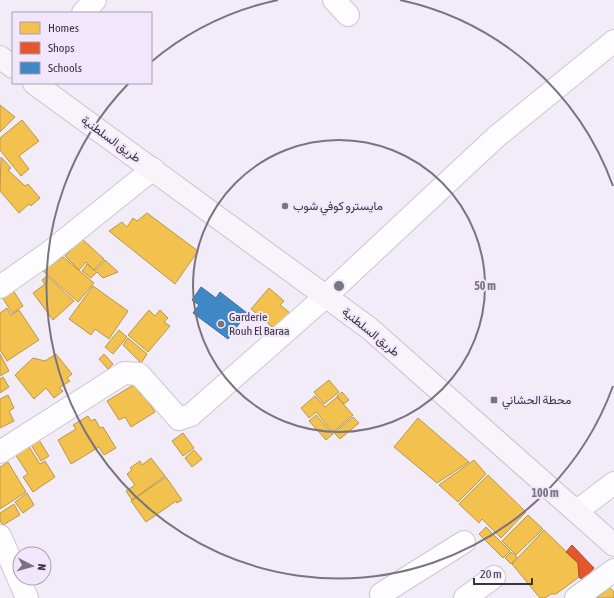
<svg xmlns="http://www.w3.org/2000/svg" width="614" height="598" font-family="'Asap Condensed',Vazirmatn,sans-serif">
	<style>
		.homes { fill: #f2c14e; stroke: #bb974a }
		.shops { fill: #e4572e; stroke: #b14c33 }
		.schools { fill: #3f88c5; stroke: #3e6f9d }
		.lines { fill: none; stroke-linecap: round; stroke-linejoin: round }
		.minor-casing { stroke: #cdc7d1; stroke-width: 24 }
		.major-casing { stroke: #c9c2cf; stroke-width: 24 }
		.minor { stroke: #fdfcfe; stroke-width: 22 }
		.major { stroke: #f7f4fa; stroke-width: 22 }
		.ring { fill: none; stroke: #7a7480; stroke-width: 2 }
		.poi-dot { fill: #7a7480; stroke: #f2e6fd; stroke-width: 1.5 }
		.labels { text-anchor: middle; stroke-width: 4; stroke-linejoin: round; paint-order: stroke }
		.street-label { font-size: 12px; fill: #3a343f; stroke: #f2e6fd }
		.poi-label { font-size: 12px; fill: #3a343f; stroke: #f2e6fd; text-anchor: start }
		.centre { fill: #7a7480; stroke: #f2e6fd; stroke-width: 2 }
		.ring-label { font-size: 12px; text-anchor: middle; font-weight: bold; fill: #7a7480; stroke: #f2e6fd; stroke-width: 4; stroke-linejoin: round; paint-order: stroke }
	</style>
	<rect width="100%" height="100%" fill="#f2ebf8"/>
	<!-- homes -->
	<path class="homes" d="M0,105L15,117L0,132Z
		M22,120L39,141L19,156L29,169L21,176L0,150V138Z
		M1,157L11,168L8,170L25,186L28,184L40,198L31,206L29,204L19,213L0,191Z
		M147,213L198,251L175,284L109,231L122,222L127,227L133,218L137,221Z
		M81,238L104,259L94,270L86,262L79,270L65,256Z
		M63,257L94,283L78,302L42,270Z
		M105,260L118,272L103,278L97,272L91,278L82,271L87,264L95,271Z
		M47,276L74,301L53,320L33,293L45,284L42,280Z
		M93,286L128,311L109,339L95,329L91,335L69,319Z
		M269,288L284,301L280,305L290,313L276,330L251,309Z
		M13,290L23,306L12,313L2,297Z
		M7,308L11,315L19,310L39,340L7,361L0,350V313Z
		M149,310L155,316L160,310L168,318L164,322L170,326L148,352L128,335Z
		M119,330L127,337L113,354L105,347Z
		M128,338L147,354L141,363L123,345Z
		M0,354L9,371L0,376Z
		M56,354L72,374L67,378L70,381L59,388L63,391L54,398L46,388L34,399L15,375L33,358L45,361Z
		M104,354L113,364L108,369L99,359Z
		M3,377L9,387L0,393V379Z
		M329,380L339,392L324,404L314,392Z
		M135,384L141,395L143,394L155,412L131,427L125,417L119,420L107,401Z
		M342,392L349,400L344,404L337,396Z
		M8,395L14,408L9,411L14,421L0,428V399Z
		M315,396L325,407L337,397L353,415L333,432L316,412L309,418L301,408Z
		M316,415L333,434L326,440L309,421Z
		M88,416L91,421L95,419L100,428L103,427L116,448L104,455L99,447L71,464L58,440L76,429L73,425Z
		M353,417L359,423L340,439L334,433Z
		M418,418L469,462L437,483L394,447Z
		M183,433L194,448L183,456L172,441Z
		M36,435L49,456L41,461L28,440Z
		M28,445L40,464L45,461L55,477L33,492L23,477L28,474L15,454Z
		M194,450L202,459L192,467L185,458Z
		M151,458L165,476L132,500L126,491L135,485L127,474L132,470L130,468L140,461L142,465Z
		M474,460L486,474L458,502L439,485Z
		M8,462L26,492L0,509V467Z
		M488,475L526,512L501,538L482,519L479,523L459,504Z
		M166,477L182,500L177,503L176,501L146,522L131,501Z
		M27,493L34,505L23,513L15,502Z
		M14,504L20,515L3,525L0,521V513Z
		M528,515L543,529L516,555L502,541Z
		M486,527L510,551L503,558L479,534Z
		M544,530L578,563L579,577L556,594H551L545,598H540L512,564Z
		M511,552L517,557L511,564L505,558Z
		M609,587L614,592V598H597Z"/>
	<!-- shops -->
	<path class="shops" d="M572,545L594,568L583,581L579,577L578,563L566,552Z"/>
	<!-- schools -->
	<path class="schools" d="M201,287L216,298L220,292L247,313L228,339L193,313L199,305L192,300Z"/>
	<g class="lines">
		<defs>
			<path id="minor" d="M334,0L348,15
				M83,13L95,0
				M0,287L47,254L153,169
				M0,452L124,373L139,374L179,419L191,415L326,296L496,137L614,41
				M577,511L614,483
				M0,536L27,598
				M384,598L381,594L464,542
				M465,598L494,577
				M576,598L614,570"/>
			<path id="major" d="M0,57L13,67
				M34,83L369,328L614,545"/>
		</defs>
		<!-- minor casing -->
		<use href="#minor" class="minor-casing"/>
		<!-- major casing -->
		<use href="#major" class="major-casing"/>
		<!-- minor -->
		<use href="#minor" class="minor"/>
		<!-- major -->
		<use href="#major" class="major"/>
	</g>
	<!-- distance rings -->
	<g class="ring">
		<circle cx="339" cy="286" r="146"/>
		<path d="M613 386A292 292 0 1 1 129 83M151 62A292 292 0 0 1 278 0M400 0A292 292 0 0 1 613 186"/>
	</g>
	<!-- markers -->
	<g class="poi-dot">
		<circle cx="285" cy="206" r="4"/>
		<circle cx="221" cy="324" r="4"/>
		<rect x="490" y="396" width="8" height="8" rx="2"/>
	</g>
	<g class="labels">
		<!-- street labels -->
		<g class="street-label">
			<text transform="translate(111 139) rotate(36)" y="4">طريق السلطنية</text>
			<text transform="translate(371 332) rotate(39)" y="4">طريق السلطنية</text>
		</g>
		<!-- poi labels -->
		<g class="poi-label">
			<text x="293" y="210">مايسترو كوفي شوب</text>
			<text x="229" y="321">Garderie<tspan x="229" dy="14">Rouh El Baraa</tspan></text>
			<text x="502" y="404">محطة الحشاني</text>
		</g>
	</g>
	<circle cx="339" cy="286" r="6" class="centre"/>
	<g class="ring-label">
		<text x="485" y="290">50 m</text>
		<text x="545" y="497">100 m</text>
	</g>
	<!-- legend -->
	<rect x="12" y="12" width="140" height="72" fill="#f2e6fd" stroke="#a89fb1"/>
	<rect x="20" y="22" width="20" height="12" fill="#f2c14e" stroke="#a89fb1"/>
	<text x="48" y="32" font-size="12" fill="#3a343f">Homes</text>
	<rect x="20" y="42" width="20" height="12" fill="#e4572e" stroke="#a89fb1"/>
	<text x="48" y="52" font-size="12" fill="#3a343f">Shops</text>
	<rect x="20" y="62" width="20" height="12" fill="#3f88c5" stroke="#a89fb1"/>
	<text x="48" y="72" font-size="12" fill="#3a343f">Schools</text>
	<!-- north arrow -->
	<g transform="translate(32 566) rotate(96)"><circle r="19" fill="#f2e6fd" stroke="#a89fb1"/>
	<path d="M0-3L7 15L0 10L-7 15Z" fill="#7a7480"/>
	<text y="-6" font-size="11" font-weight="bold" text-anchor="middle" fill="#3a343f">N</text>
	</g>
	<!-- scale -->
	<path d="M474 578v6h58v-6" fill="none" stroke="#3a343f" stroke-width="2"/>
	<text x="480" y="578" font-size="12" fill="#3a343f" stroke="#f2e6fd" stroke-width="3" paint-order="stroke">20 m</text>
</svg>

**WHAT IS NEEDED:**
Restate word for word the lines of the data above, starting at the line containing "#3f88c5; stroke: #3e6f9d" and ending at the line containing "#c9c2cf; stroke-width: 24", both included, and nothing more.

**COMPLETED TASK:**
		.schools { fill: #3f88c5; stroke: #3e6f9d }
		.lines { fill: none; stroke-linecap: round; stroke-linejoin: round }
		.minor-casing { stroke: #cdc7d1; stroke-width: 24 }
		.major-casing { stroke: #c9c2cf; stroke-width: 24 }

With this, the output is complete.